Pairs
Given an array of integers and a target value, determine the number of pairs of array elements that have a difference equal to the target value.
Example
k=1
arr = [1,2,3,4]
There are three values that differ by k=1: 2-1 = 1, 3-2= 1 and 4-3=1. Return 3.
Function Description
Complete the pairs function below.
pairs has the following parameter(s):
int k: an integer, the target difference
int arr[n]: an array of integers
Returns
int: the number of pairs that satisfy the criterion
Input Format
The first line contains two space-separated integers n and k, the size of arr and the target value.
The second line contains space-separated integers of the array arr.
Sample Input
STDIN Function
—– ——–
5 2 arr[] size n = 5, k =2
1 5 3 4 2 arr = [1, 5, 3, 4, 2]
Sample Output – 3
Explanation
There are 3 pairs of integers in the set with a difference of 2: [5,3], [4,2] and [3,1]. .
Step 1 : – Template Implementation
There are two types of two pointer templates.
1). Opposite direction two pointer template
2). Same direction two pointer template
Based on our analysis of the problem statement, we are using the same direction pointers template and as per the approach, we first sort the list using Collections.sort() to ensure that the smallest differences appear between consecutive elements.
class Result {
public static int pairs(int k, List<Integer> arr) {
int count = 0;
Collections.sort(arr);
int left = 0;
int right = 1;
while (right < arr.size()) {
//code
if (param1 == param2) {
//code
left++;
right++;
} else if (param1< param2) {
right++;
} else {
left++;
}
}
return count;
}
}Step 2 : – I/O parameters.
Input Parameters :- To calculate the value of param1, we find the difference between the elements at the right and left indices, i.e., arr.get(right) – arr.get(left).
This difference becomes our param1, and we replace param2 with the target value (k) to compare both and determine whether to move the left or right pointer.
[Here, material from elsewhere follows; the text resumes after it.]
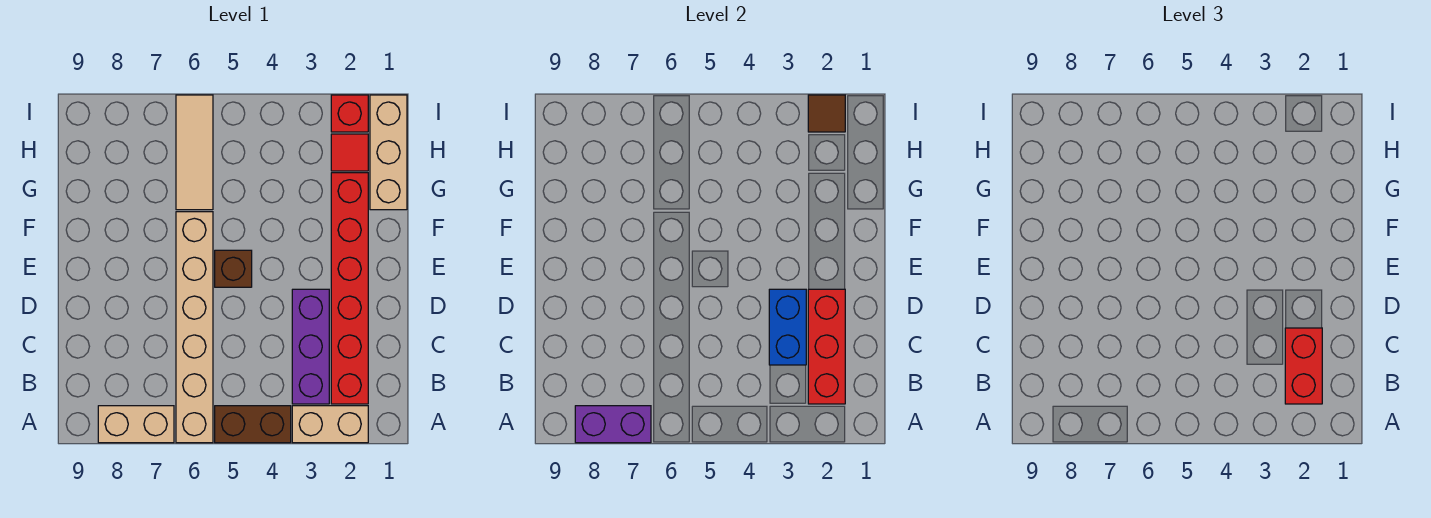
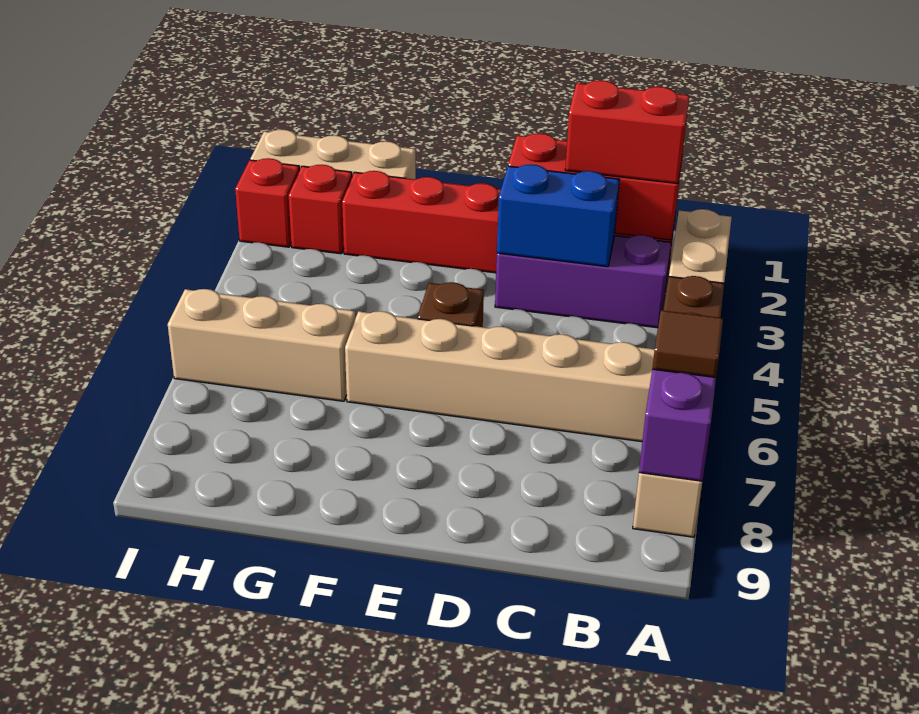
tan 1x3 tile [176,95,213,210] -> tan 1x3 brick [168,289,356,401]
red 1x1 tile [331,134,368,171] -> red 1x1 brick [289,165,352,254]
brown 1x1 tile [808,95,845,132] -> brown 1x1 tile moved to [652,310,723,377]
Output parameter :- We need to return the count of all valid pairs from the list whose difference equals the given target value k. Each time we find such a pair, we increment the count.
class Result {
public static int pairs(int k, List<Integer> arr) {
int count = 0;
Collections.sort(arr);
int left = 0;
int right = 1;
while (right < arr.size()) {
int diff = arr.get(right) - arr.get(left);
if (diff == k) {
count++;
left++;
right++;
} else if (diff < k) {
right++;
} else {
left++;
}
}
return count;
}
}Final Code : –
class Result {
public static int pairs(int k, List<Integer> arr) {
int count = 0;
Collections.sort(arr);
int left = 0;
int right = 1;
while (right < arr.size()) {
int diff = arr.get(right) - arr.get(left);
if (diff == k) {
count++;
left++;
right++;
} else if (diff < k) {
right++;
} else {
left++;
}
}
return count;
}
}